Imagine what Zimmer's life must be like. The defensive coordinator lost his wife to a yet-to-be-determined illness Oct. 8, and he comes home to an empty house every night. His son, Adam, lives in New Orleans and is an assistant coach on Sean Payton's staff, and his two grown daughters live in Texas, and all are still struggling to cope with the shocking loss. All Zimmer knows is he's been told by the medical authorities that Vikki died of natural causes, and that two organs stopped working the week she died, apparently leading to the death.
"She lost her voice, and we thought she just had laryngitis,'' Zimmer said from his office. "I thought she just had a cold. There were no drugs or alcohol in her system. They just don't know for sure yet. It's pretty tough.

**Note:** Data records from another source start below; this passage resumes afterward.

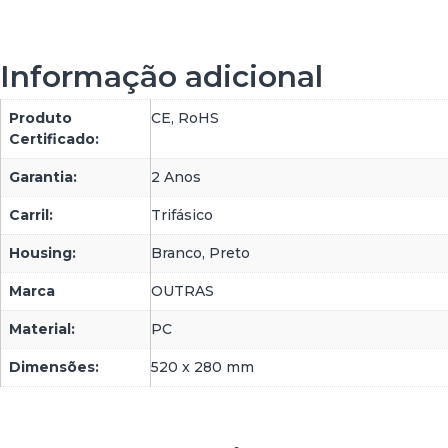
Informação adicional
Produto
CE, RoHS
Certificado:
Garantia:
2 Anos
Carril:
Trifásico
Housing:
Branco, Preto
Marca
OUTRAS
Material:
PC
Dimensões:
520 x 280 mm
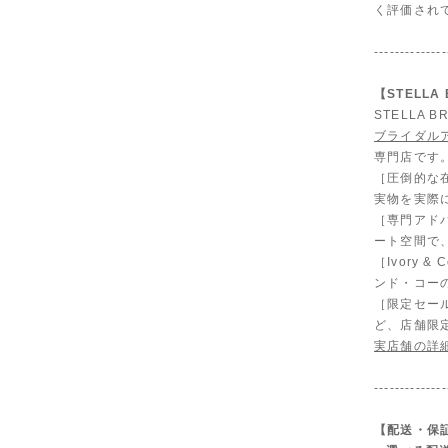
く評価され
--------------
【STELL
STELLA
ブライダル
専門店です
［圧倒的な
実物を実際
［専門アド
ート空間で
［Ivory
ンド・コー
［限定セール
ど、店舗限
実店舗の詳
--------------
【配送・保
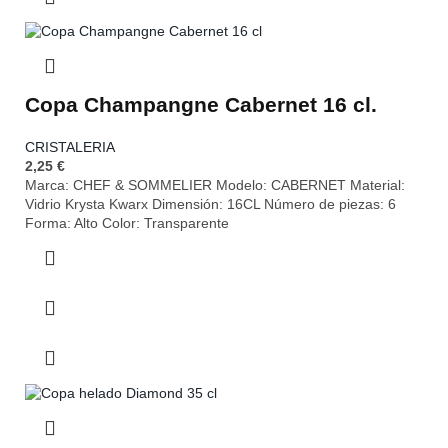
Copa Champangne Cabernet 16 cl.
CRISTALERIA
2,25
€
Marca: CHEF & SOMMELIER Modelo: CABERNET Material:
Vidrio Krysta Kwarx Dimensión: 16CL Número de piezas: 6
Forma: Alto Color: Transparente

"The thing that keeps me going is I've got to be a father and a mother. It's difficult, but you've just got to do it. You've just go to go on. I call the girls down in Texas, and they answer the phone crying and say, 'I'm just so sad.' And it's been harder on my son than I thought it would be. I just try to be there for them as much as I can. I've had to do things I never really thought of very much -- make sure I have a will, make sure I have my insurance taken care of.''
He spoke almost in a monotone, like he was trying to put one foot in front of the other and just go on.
"The letters, the messages, the cards ... they've been overwhelming. I've probably gotten 500 of them. They've helped. I've heard from a lot of people with depression. I got a letter from one guy who said that seeing me coach with what I'm going through gave him inspiration. I appreciate that. The thing is, it's so hard to be happy, even with how well the team is doing. We beat Chicago really bad a couple of weeks ago, and I go home, and I was just miserable. I've been sleeping on the couch because I just can't get back into our bed. I'm getting ready to go back in there, but I can't just yet. That's tough.''
She famously baked for all the players. "She always took care of us,'' said cornerback Jonathan Joseph. "She was a second mom to a lot of guys.''
Owner Mike Brown and business manager Bill Connolly were superb in flying both sides of the family to Cincinnati for the funeral, and arranging a dignified service, which Zimmer says he'll never forget. And his players -- Zimmer couldn't ask for a better group. The Bengals aren't the most talented. "But what makes this group special is you never have to get on them to work,'' he said. "It's great to be around guys who want to play the game and want to excel the way these guys do.''
On HBO's "Hard Knocks'' last summer, Zimmer, to me, came across like a head coach in waiting. I've always known him to be a very good teacher; what I didn't know was how naturally hard-nosed and disciplined he is. It just flows from him, and it's not forced. In the midst of his greatest tragedy, he is building a solid case to be an NFL head coach. If you can turn the Bengals' defense into a top 10 NFL defense, you deserve a bushel of interviews. Maybe you don't deserve a job over the four Super Bowl coaches on the street, but you deserve an airing.
"You ask the guys on this defense,'' said Joseph. "We like his approach. He's not looking to make any friends. He's looking to win.''
In seven of the Bengals' nine games, the defense has allowed 20 points or fewer. I think Zimmer's done his job.